[RECORD SET Boundary: Start]
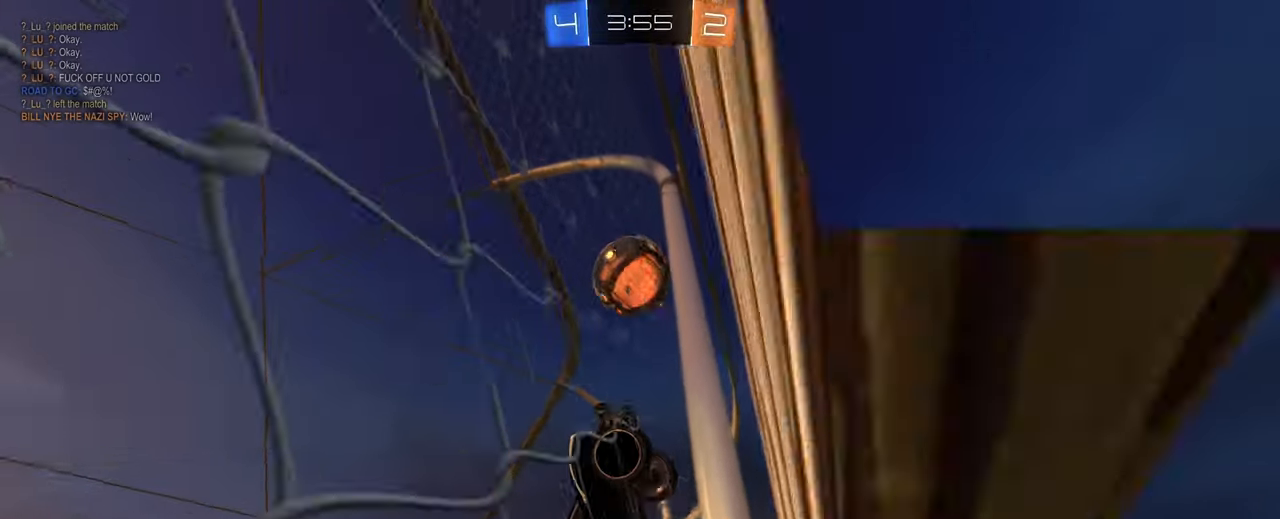
{"keys": ["w"], "mouse": [], "events": [[350, "a", "down"], [383, "a", "up"]]}
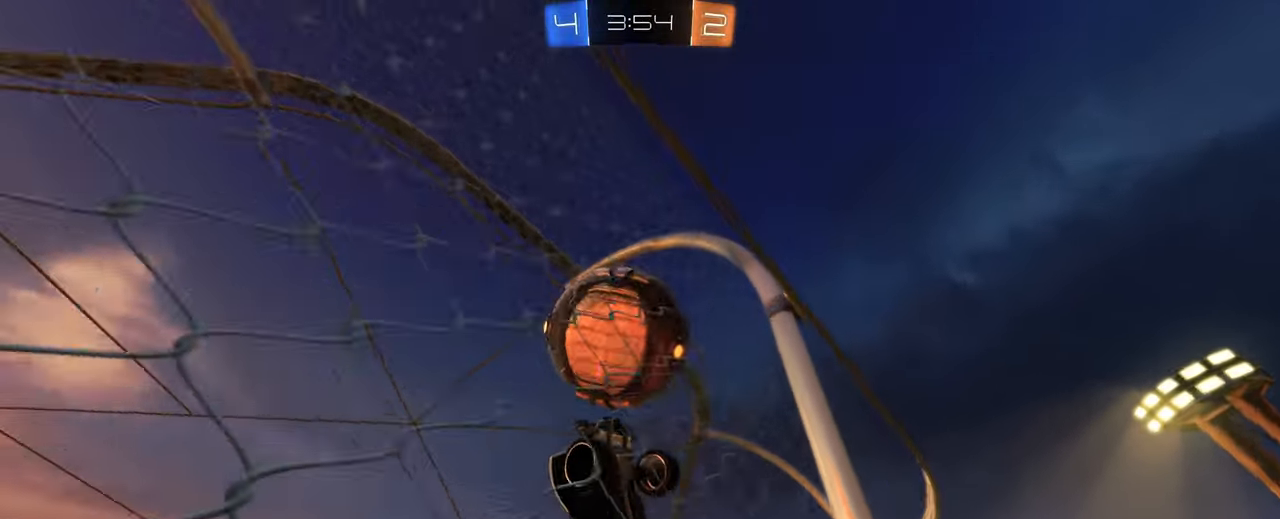
{"keys": ["d", "s"], "mouse": [], "events": [[50, "w", "up"], [83, "mouse_right", "down"], [183, "mouse_right", "up"], [233, "mouse_right", "down"], [333, "mouse_right", "up"], [333, "s", "down"], [367, "d", "down"]]}
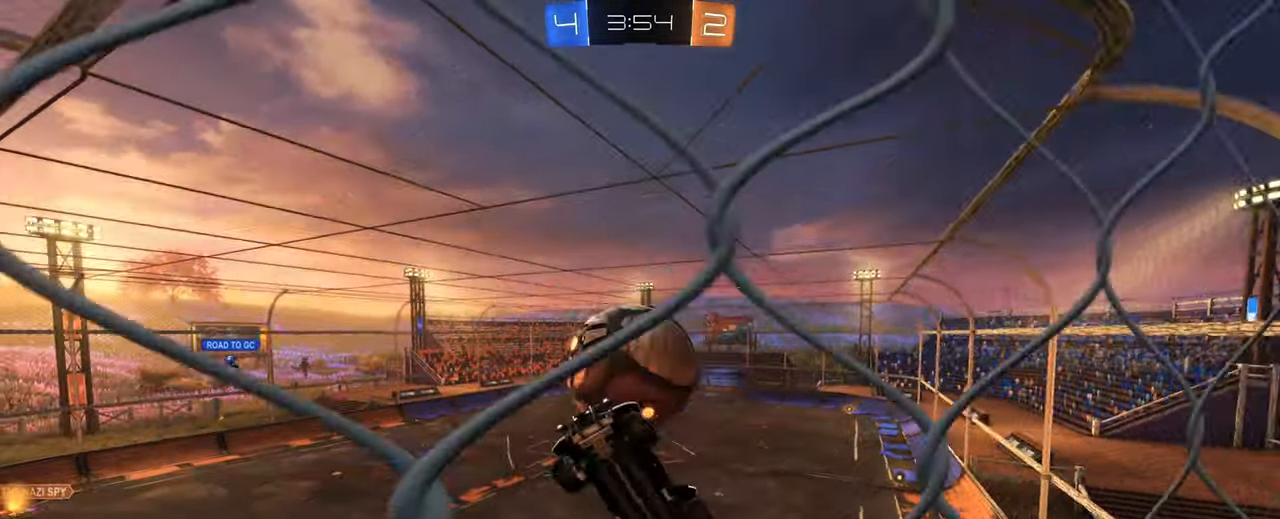
{"keys": ["a"], "mouse": [], "events": [[67, "mouse_left", "down"], [150, "d", "up"], [250, "s", "up"], [350, "a", "down"], [383, "mouse_left", "up"]]}
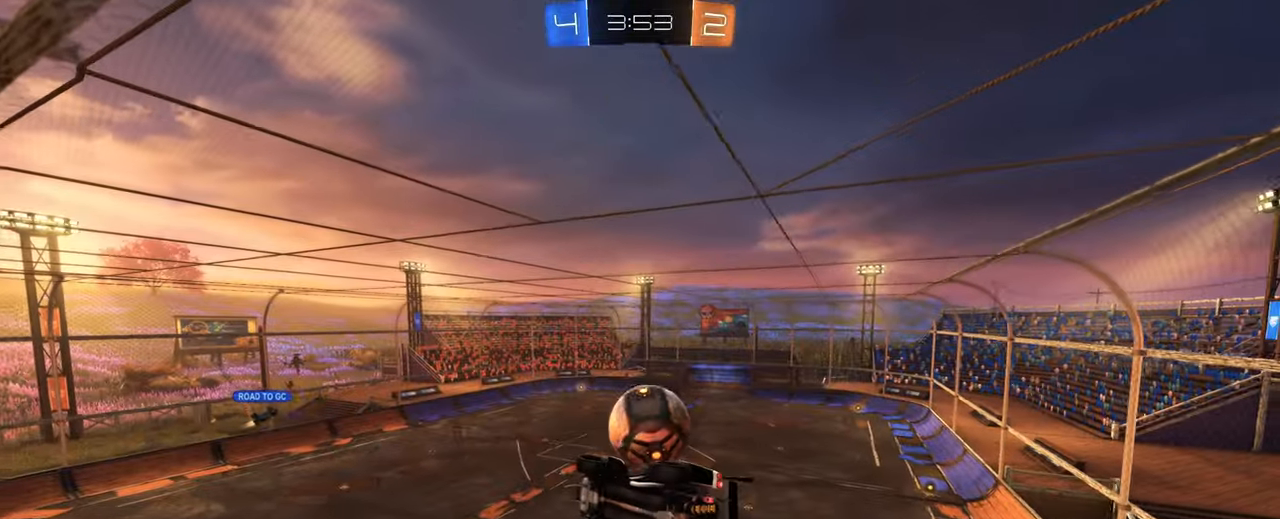
{"keys": ["d", "q", "w"], "mouse": ["left"], "events": [[33, "a", "up"], [33, "s", "down"], [117, "d", "down"], [117, "mouse_left", "down"], [167, "d", "up"], [167, "q", "down"], [400, "d", "down"], [400, "s", "up"], [500, "w", "down"]]}
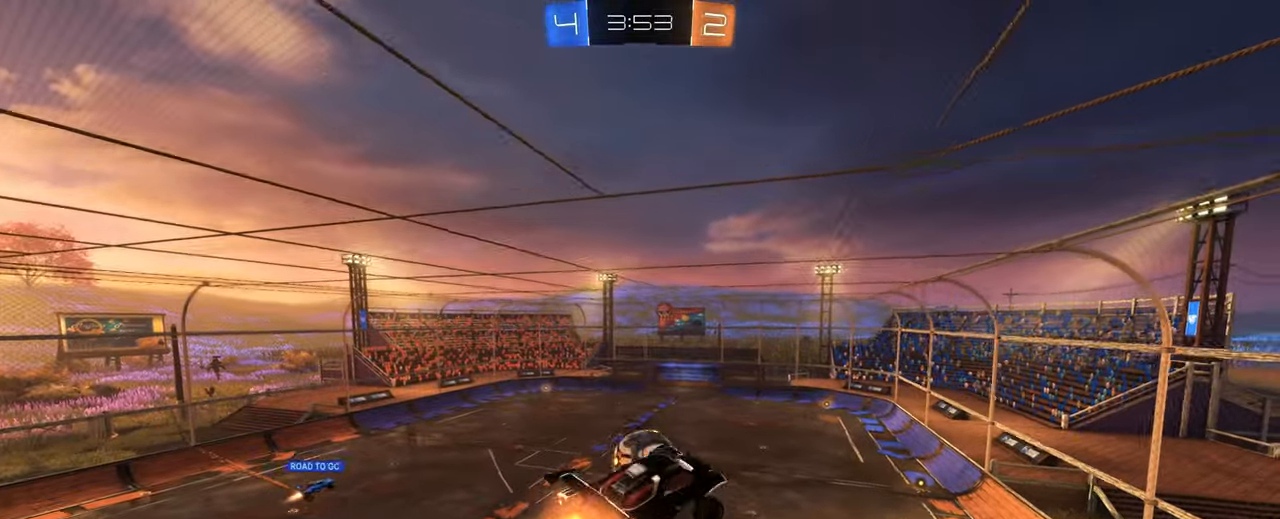
{"keys": ["d", "q", "s"], "mouse": [], "events": [[50, "d", "up"], [183, "w", "up"], [283, "d", "down"], [283, "s", "down"], [417, "mouse_left", "up"]]}
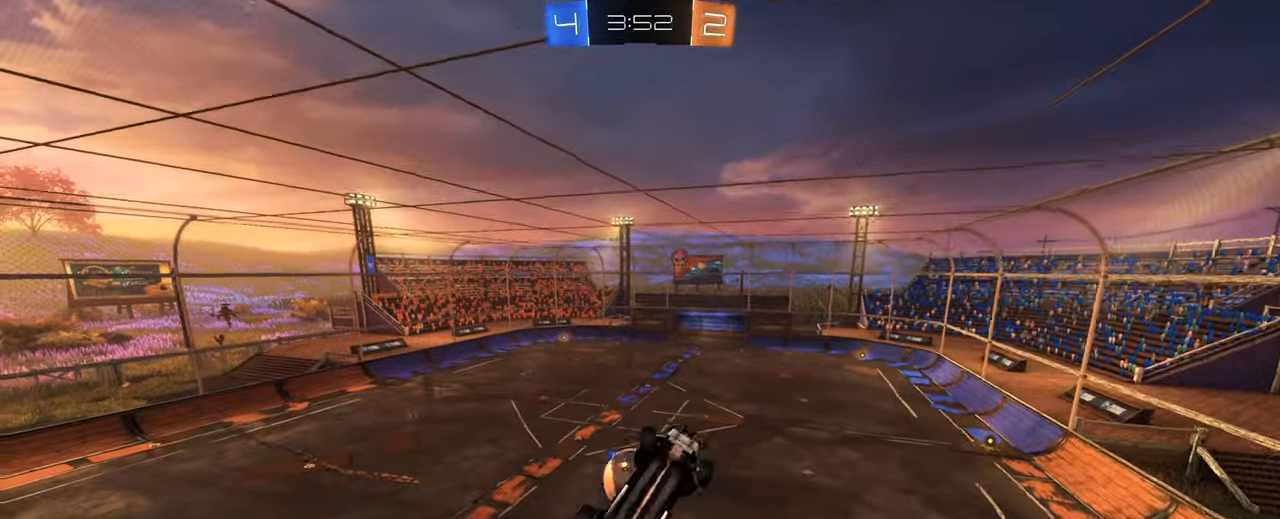
{"keys": ["a"], "mouse": ["left"], "events": [[17, "s", "up"], [117, "d", "up"], [117, "w", "down"], [300, "mouse_left", "down"], [383, "q", "up"], [383, "w", "up"], [483, "a", "down"]]}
[RECORD SET Boundary: End]
● AIM OF THE TASK
Copy the full listing above exactly, apart from the pictures.

● WRITTEN RESPONSE
{"keys": ["w"], "mouse": [], "events": [[350, "a", "down"], [383, "a", "up"]]}
{"keys": ["d", "s"], "mouse": [], "events": [[50, "w", "up"], [83, "mouse_right", "down"], [183, "mouse_right", "up"], [233, "mouse_right", "down"], [333, "mouse_right", "up"], [333, "s", "down"], [367, "d", "down"]]}
{"keys": ["a"], "mouse": [], "events": [[67, "mouse_left", "down"], [150, "d", "up"], [250, "s", "up"], [350, "a", "down"], [383, "mouse_left", "up"]]}
{"keys": ["d", "q", "w"], "mouse": ["left"], "events": [[33, "a", "up"], [33, "s", "down"], [117, "d", "down"], [117, "mouse_left", "down"], [167, "d", "up"], [167, "q", "down"], [400, "d", "down"], [400, "s", "up"], [500, "w", "down"]]}
{"keys": ["d", "q", "s"], "mouse": [], "events": [[50, "d", "up"], [183, "w", "up"], [283, "d", "down"], [283, "s", "down"], [417, "mouse_left", "up"]]}
{"keys": ["a"], "mouse": ["left"], "events": [[17, "s", "up"], [117, "d", "up"], [117, "w", "down"], [300, "mouse_left", "down"], [383, "q", "up"], [383, "w", "up"], [483, "a", "down"]]}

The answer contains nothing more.